Nor is he willing to concede that those who access and download child porn pose no threat to actual children.

Allen cites a controversial study involving 155 convicted child porn offenders at one federal prison who were asked whether they had ever molested a child. At the start of the study, only 40 of the men (26 percent) had known histories of sexual abuse involving children. After treatment, however, 132 of them (85 percent) acknowledged having committed a sexual offense involving children, some of them many times over.

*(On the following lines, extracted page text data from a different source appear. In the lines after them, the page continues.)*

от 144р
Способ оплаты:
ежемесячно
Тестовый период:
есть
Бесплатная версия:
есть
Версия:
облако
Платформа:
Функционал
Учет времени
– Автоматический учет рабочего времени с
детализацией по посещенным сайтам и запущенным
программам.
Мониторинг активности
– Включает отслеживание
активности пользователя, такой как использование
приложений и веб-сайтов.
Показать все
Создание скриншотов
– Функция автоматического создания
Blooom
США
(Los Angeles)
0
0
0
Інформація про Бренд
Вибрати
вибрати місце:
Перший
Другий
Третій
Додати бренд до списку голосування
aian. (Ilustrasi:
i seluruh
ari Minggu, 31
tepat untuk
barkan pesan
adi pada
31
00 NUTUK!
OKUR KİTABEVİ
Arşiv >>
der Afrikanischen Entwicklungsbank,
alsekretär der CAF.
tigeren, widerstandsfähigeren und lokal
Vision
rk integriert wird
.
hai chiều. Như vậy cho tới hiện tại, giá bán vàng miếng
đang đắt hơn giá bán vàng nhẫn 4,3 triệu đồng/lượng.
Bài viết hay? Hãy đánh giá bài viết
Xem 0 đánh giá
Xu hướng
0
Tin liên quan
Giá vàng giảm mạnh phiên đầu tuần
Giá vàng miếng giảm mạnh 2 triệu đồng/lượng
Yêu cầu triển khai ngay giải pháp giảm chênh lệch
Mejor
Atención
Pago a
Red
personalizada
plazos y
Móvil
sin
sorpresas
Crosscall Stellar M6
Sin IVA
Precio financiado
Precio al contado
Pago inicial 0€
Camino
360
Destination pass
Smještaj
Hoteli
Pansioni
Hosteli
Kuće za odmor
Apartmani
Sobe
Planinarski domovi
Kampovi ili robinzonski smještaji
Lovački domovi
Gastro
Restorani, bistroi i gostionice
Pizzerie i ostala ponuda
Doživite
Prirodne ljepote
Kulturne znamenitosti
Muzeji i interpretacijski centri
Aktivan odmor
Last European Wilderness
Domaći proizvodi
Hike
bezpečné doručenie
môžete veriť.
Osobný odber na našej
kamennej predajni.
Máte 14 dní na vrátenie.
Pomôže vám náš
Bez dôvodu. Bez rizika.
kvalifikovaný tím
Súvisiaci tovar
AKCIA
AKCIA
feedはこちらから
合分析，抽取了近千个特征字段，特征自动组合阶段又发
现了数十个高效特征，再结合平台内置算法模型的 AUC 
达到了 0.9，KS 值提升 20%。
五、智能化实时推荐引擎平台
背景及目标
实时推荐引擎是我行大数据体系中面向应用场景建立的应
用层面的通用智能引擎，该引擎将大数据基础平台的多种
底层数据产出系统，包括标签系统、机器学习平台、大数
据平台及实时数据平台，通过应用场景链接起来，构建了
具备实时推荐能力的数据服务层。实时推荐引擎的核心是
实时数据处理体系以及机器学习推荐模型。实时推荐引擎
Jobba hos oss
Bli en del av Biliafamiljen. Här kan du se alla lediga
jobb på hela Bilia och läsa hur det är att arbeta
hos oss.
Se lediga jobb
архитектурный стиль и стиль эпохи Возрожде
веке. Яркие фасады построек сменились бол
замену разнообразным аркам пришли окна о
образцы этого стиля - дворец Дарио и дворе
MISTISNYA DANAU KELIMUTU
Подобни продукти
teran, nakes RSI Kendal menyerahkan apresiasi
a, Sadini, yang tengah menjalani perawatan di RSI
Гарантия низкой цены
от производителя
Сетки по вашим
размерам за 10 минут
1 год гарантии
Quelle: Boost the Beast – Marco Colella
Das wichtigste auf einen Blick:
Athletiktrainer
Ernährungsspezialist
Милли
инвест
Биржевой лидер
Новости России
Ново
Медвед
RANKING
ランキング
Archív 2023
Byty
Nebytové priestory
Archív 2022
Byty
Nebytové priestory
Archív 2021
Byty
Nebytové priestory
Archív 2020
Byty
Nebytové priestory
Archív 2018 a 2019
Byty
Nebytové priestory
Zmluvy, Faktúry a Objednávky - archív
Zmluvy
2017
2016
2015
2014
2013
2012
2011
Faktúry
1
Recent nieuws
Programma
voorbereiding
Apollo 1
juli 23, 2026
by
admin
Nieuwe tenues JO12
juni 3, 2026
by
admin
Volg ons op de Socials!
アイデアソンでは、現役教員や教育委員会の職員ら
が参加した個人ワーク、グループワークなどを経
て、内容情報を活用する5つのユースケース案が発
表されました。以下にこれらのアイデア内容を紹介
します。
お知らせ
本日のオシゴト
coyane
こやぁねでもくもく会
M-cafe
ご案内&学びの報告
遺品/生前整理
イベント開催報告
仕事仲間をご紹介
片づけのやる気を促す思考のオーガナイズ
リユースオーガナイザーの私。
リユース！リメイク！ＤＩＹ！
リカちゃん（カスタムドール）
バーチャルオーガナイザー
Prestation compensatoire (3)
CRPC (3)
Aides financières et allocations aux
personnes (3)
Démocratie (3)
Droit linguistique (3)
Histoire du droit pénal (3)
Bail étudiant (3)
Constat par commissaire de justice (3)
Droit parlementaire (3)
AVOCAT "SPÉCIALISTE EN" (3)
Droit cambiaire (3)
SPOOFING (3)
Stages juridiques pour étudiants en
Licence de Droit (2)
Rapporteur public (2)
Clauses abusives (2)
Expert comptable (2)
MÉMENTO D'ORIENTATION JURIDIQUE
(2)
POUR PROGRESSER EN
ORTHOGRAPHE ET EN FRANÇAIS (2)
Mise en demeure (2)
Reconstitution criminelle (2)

Allen concedes the point of controversy: The study was withdrawn before peer review because of questions about the authenticity of the prisoner responses. But some child porn offenders will go on to molest a child, he argues. And if a few offenders have to be severely punished to deter others, he reasons, so be it. “Maybe it will make others think twice about accessing this stuff in the first place.”

Hanson didn’t respond to a letter requesting comment from him in prison. But Ontiveros, who is an inmate at the same Pennsylvania prison, responded in writing.


Ontiveros says his interest in child porn began with an addiction to adult pornography and grew from there. He also says he realized that his interest in child pornography was a problem weeks before he was first contacted by the FBI. “I wasn’t missing work and it wasn’t detrimental to my life, but in general it was having a negative impact on me morally,” he wrote. So he started deleting his collection, he says, beginning with the illegal material.

Still, Ontiveros says he has never molested a child and does not believe he is capable of doing so. And while he does not condone the production or possession of child porn, he thinks the penalties are extreme.

“I myself have never sold drugs, physically harmed someone with the intent to injure them, nor am I a career criminal by any stretch of the imagination,” he wrote. “Yet, for five years I will be incarcerated for the possession of images which I attempted to get rid of.”

Allen talks hopefully about a promising new technology that could be used to block the transmission of child porn based on its “hash value,” or unique digital signature. But even he admits that the technology, which is still in the testing phase, won’t eliminate online distribution of child porn.

In the meantime, the debate over the merits of the child porn guidelines in the federal courts goes on.

In December, federal judges in Iowa and New Jersey issued below-guidelines sentences for child porn offenders, citing controversy over their fairness, in U.S. v. John­son and U.S. v. Grober. And in January, Judge Gilbert S. Merritt of the 6th U.S. Circuit Court of Appeals at Cin­cinnati wrote an unusually pointed dissent to a panel’s affirmance of the 17½-year sentence for child porn given to a 65-year-old Cleveland-area man with serious health problems.

Merritt said the federal legal system had “lost it bearings” on the sub­ject of computer-based child pornography and likened the treatment of offenders to the “witchcraft trials and burnings” of several centuries ago.

“He is a 65-year-old, psychologically disabled former minister with Type 1 diabetes with many complications,” Merritt wrote in U.S. v. Paull. “How could this sentence be ‘not greater than necessary’ to punish this crime?”